Start of Block

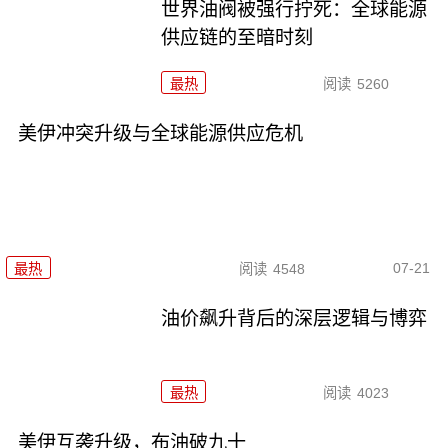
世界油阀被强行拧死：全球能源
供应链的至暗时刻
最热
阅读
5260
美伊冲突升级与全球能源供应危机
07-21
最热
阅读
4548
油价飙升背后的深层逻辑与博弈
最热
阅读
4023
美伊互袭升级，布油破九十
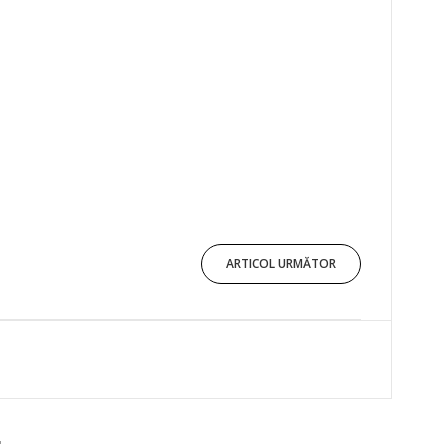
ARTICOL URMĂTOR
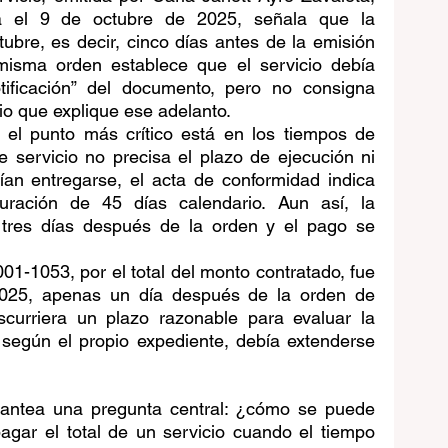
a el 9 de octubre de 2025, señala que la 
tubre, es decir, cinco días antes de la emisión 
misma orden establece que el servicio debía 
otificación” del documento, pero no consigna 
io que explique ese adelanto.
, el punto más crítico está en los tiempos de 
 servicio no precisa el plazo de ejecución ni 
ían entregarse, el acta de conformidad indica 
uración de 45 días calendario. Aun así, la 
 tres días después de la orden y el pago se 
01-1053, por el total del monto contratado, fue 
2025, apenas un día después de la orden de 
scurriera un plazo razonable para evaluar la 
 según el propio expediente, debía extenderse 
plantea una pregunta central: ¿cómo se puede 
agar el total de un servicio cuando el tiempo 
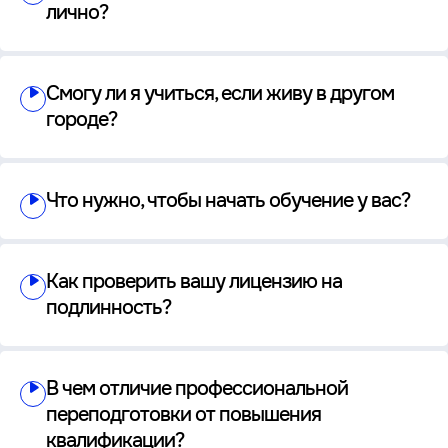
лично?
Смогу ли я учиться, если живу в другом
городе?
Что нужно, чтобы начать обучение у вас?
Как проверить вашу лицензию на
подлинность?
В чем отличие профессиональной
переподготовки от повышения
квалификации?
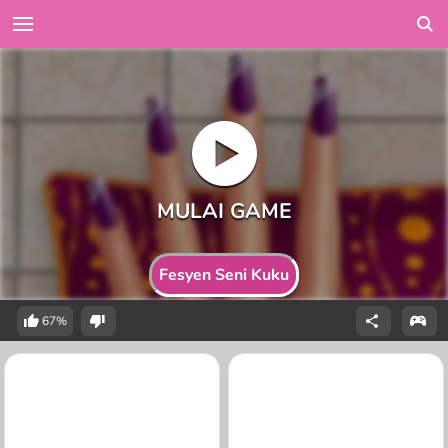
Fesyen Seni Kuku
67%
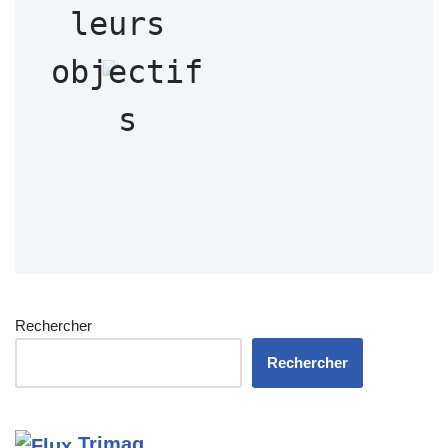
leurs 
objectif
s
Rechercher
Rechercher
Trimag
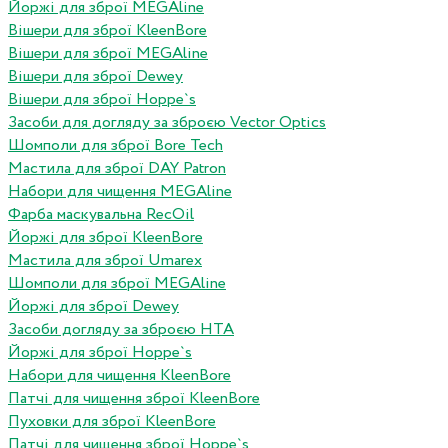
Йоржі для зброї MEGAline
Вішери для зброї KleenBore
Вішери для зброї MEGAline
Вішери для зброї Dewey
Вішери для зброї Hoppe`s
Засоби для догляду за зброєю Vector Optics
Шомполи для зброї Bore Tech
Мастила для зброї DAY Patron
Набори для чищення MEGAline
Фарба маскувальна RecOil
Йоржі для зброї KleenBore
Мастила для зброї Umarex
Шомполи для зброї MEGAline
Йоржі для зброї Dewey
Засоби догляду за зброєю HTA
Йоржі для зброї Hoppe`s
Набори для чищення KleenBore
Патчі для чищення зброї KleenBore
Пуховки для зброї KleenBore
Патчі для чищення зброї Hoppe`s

End of Block

* _Assigned task_: Before answering, count every line of the data that holds the word "total"; the reply is that number only.

* _Result_: 2